How do i set up wine and mount my other partition?

i am using red hat 9 KDE.

jpbarto 10-13-2003 03:24 PM

to mount the partition you would edit fstab ... there are plenty of posts in these forums on how to do it. Or you could read the manual pages via 'man fstab' and 'man mount'.

As for wine, download the rpm (and install it), edit the config file so that it points to your old C drive and then 'cd' on over to your favorite .exe...

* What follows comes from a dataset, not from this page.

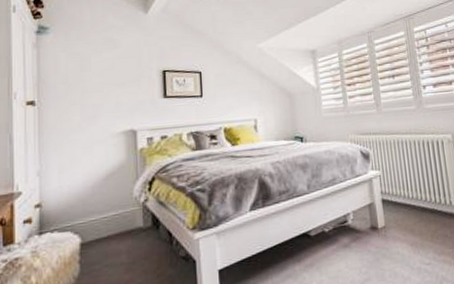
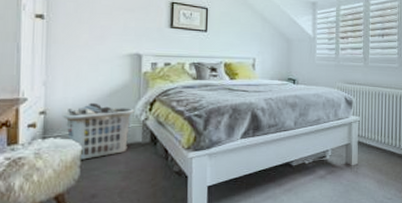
clothes hamper: none [58,188,133,254] -> present [62,102,134,160]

say like if your old windows drive is mounted at /mnt/win
'cd /mnt/win/Windows'
'wine sol.exe'

that should do it. I know that was brief but these topics really have been covered in quite large detail throughout these forums, but if you run into any particular problems let us know.

jpbarto

slightcrazed 10-13-2003 03:28 PM

I believe that RedHat does come with a pre-compiled version of wine, so you can just install the .rpm and go with it. You may have to setup a ~/.wine/config file in your users directory, but there should be instructions either on RedHat's site (or man wine) for getting it setup. Once it is setup, you can run most apps just by mounting the partition that they are on:

as root:

mount /dev/hda* /something/somewhere

example, I have /dev/hda1 (win2k partition) mounted as /mnt/winC and if I want to run an executable on that partition I can do:

wine /mnt/winC/path/to/executable.exe

and it will run.

Wine is not perfect though. Many applications do not run correctly on Wine. The problem is twofold. First, many applications require access to resources that wine can not mimic. Second, wine typically approaches the problem using the accepted methods of resource access on windows, however many application developers stray from these defact standards and this causes problems.

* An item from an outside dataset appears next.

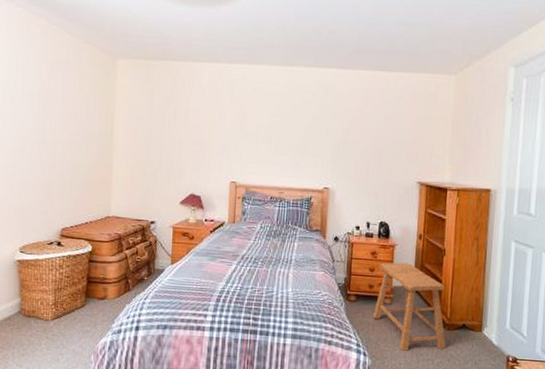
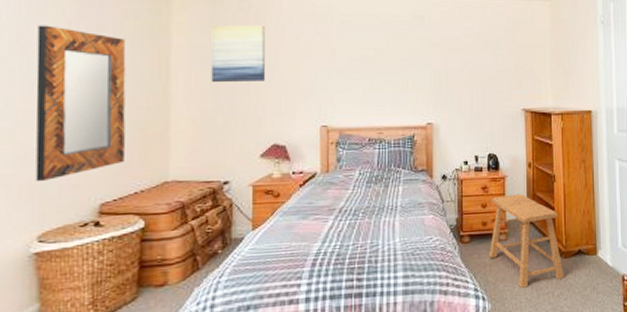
home mirror: none [19,83,82,207] -> present [35,25,126,182]
wall art: none [144,88,189,139] -> present [211,25,266,83]

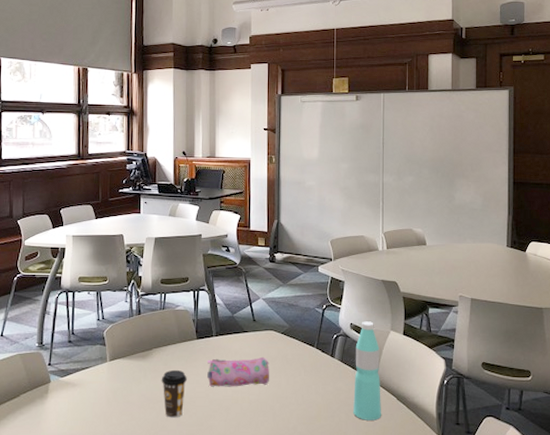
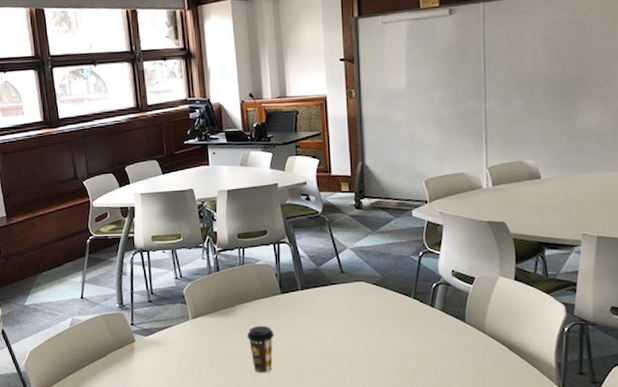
pencil case: present [207,356,269,387] -> none [293,309,363,342]
water bottle: present [353,321,381,420] -> none [458,267,491,372]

Using Wine is often more an art than a science. Many applications will work with wine only after some very specific tinkering has been done.

Other options:

For games, check out www.transgaming.com for winex, a wine spin off that has better support for DirectX applications.

For apps that simply won't work with wine, an emulator or Virtual machine may be a better solution. I don't know of any opensource VM solutions, but many commercial ones do exist. The company I work for uses a VM product called connectix which works very well.

slight

Mara 10-13-2003 03:31 PM

Do you mean you can access the files in Linux but can't use them with WINE? If that's the reason, you need to edit 'config' file in '.wine' directory in your home dir. Among other things, it has a list of 'drives' presented to Windows programs. An example entry:
Code:

[Drive E]
"Path" = "/opt/wine"
"Type" = "hd"
"Label" = "MS-DOS"
"Filesystem" = "win95"

It makes my /opt/wine appear as E: under WINE. You can do the same with any directory you have mounted.